– The authors are Reuters Breakingviews columnists. The opinions expressed are their own –

By George Hay and Hugo Dixon

LONDON, March 24 (Reuters Breakingviews) – A UK bank tax of the sort being advocated by both main political parties could raise up to 3.6 billion pounds a year. The exact sum would depend on which parts of the balance sheet are taxed. But one thing is clear: as a proportion of earnings, RBS and Lloyds would be harder hit than Barclays, HSBC and Standard Chartered.

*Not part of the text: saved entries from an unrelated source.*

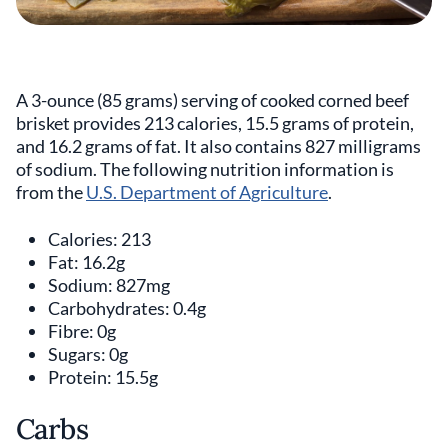
A 3-ounce (85 grams) serving of cooked corned beef
brisket provides 213 calories, 15.5 grams of protein,
and 16.2 grams of fat. It also contains 827 milligrams
of sodium. The following nutrition information is
from the
U.S. Department of Agriculture
.
Calories: 213
Fat: 16.2g
Sodium: 827mg
Carbohydrates: 0.4g
Fibre: 0g
Sugars: 0g
Protein: 15.5g
Carbs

The most basic way of levying the tax would be to follow what President Barack Obama has proposed for the United States. He wants to levy a 0.15 percent annual charge on a bank’s total assets — minus its deposits and Tier 1 capital. Applying that to the five big UK banks would raise 3.6 billion pounds annually, according to Reuters Breakingviews analysis.

But the tax, likely to be formally endorsed in today’s Budget by Alistair Darling, the chancellor, could be modified. The opposition Conservative party says it would move ahead with a levy, even if other countries didn’t follow suit — but, in such an event, the tax wouldn’t be especially high through fear of driving Britain’s banks offshore. The Conservatives haven’t spelt out exactly what they’d do but they have spoken warmly of the “Swedish model”. Applying a levy at the same rate as the Swedes — 0.036 percent of total assets — would raise 2.1 billion pounds from the UK’s big five.

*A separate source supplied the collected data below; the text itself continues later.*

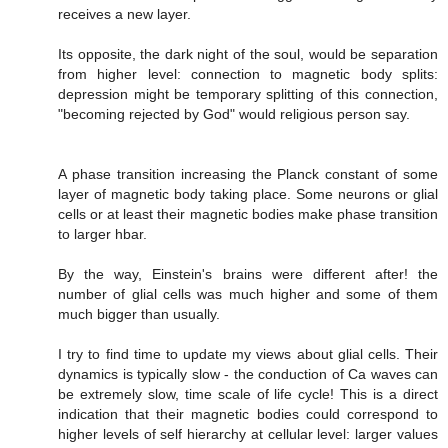
receives a new layer.
Its opposite, the dark night of the soul, would be separation
from higher level: connection to magnetic body splits:
depression might be temporary splitting of this connection,
"becoming rejected by God" would religious person say.
A phase transition increasing the Planck constant of some
layer of magnetic body taking place. Some neurons or glial
cells or at least their magnetic bodies make phase transition
to larger hbar.
By the way, Einstein's brains were different after! the
number of glial cells was much higher and some of them
much bigger than usually.
I try to find time to update my views about glial cells. Their
dynamics is typically slow - the conduction of Ca waves can
be extremely slow, time scale of life cycle! This is a direct
indication that their magnetic bodies could correspond to
higher levels of self hierarchy at cellular level: larger values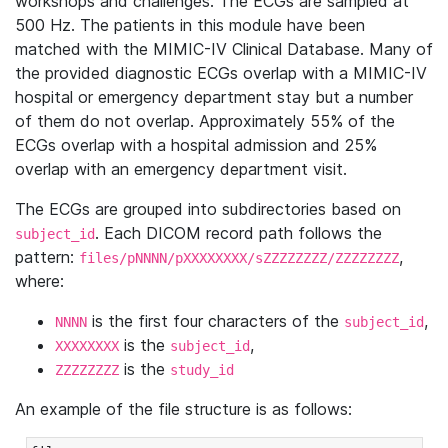
workshops and challenges. The ECGs are sampled at
500 Hz. The patients in this module have been
matched with the MIMIC-IV Clinical Database. Many of
the provided diagnostic ECGs overlap with a MIMIC-IV
hospital or emergency department stay but a number
of them do not overlap. Approximately 55% of the
ECGs overlap with a hospital admission and 25%
overlap with an emergency department visit.
The ECGs are grouped into subdirectories based on
. Each DICOM record path follows the
subject_id
pattern:
,
files/pNNNN/pXXXXXXXX/sZZZZZZZZ/ZZZZZZZZ
where:
is the first four characters of the
,
NNNN
subject_id
is the
,
XXXXXXXX
subject_id
is the
ZZZZZZZZ
study_id
An example of the file structure is as follows: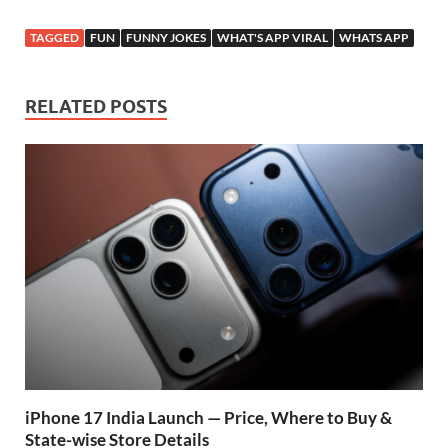
ac
h
w
el
or
h
e
at
itt
e
d
ar
TAGGED
FUN
FUNNY JOKES
WHAT'S APP VIRAL
WHATS APP
b
s
er
gr
P
e
o
A
a
re
RELATED POSTS
o
p
m
ss
k
p
iPhone 17 India Launch — Price, Where to Buy &
State-wise Store Details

On the other hand, if a global approach can be agreed, some policymakers like the idea of concentrating the tax on short-term wholesale liabilities. The thinking is that it’s only such “hot money” that makes banks vulnerable — so long-term liabilities, say those over one year, should be excluded from the levy. Applying Obama’s 0.15 percent levy to a shrunken balance sheet, excluding long-term funding, would cut the UK’s tax take to around 2.7 billion pounds.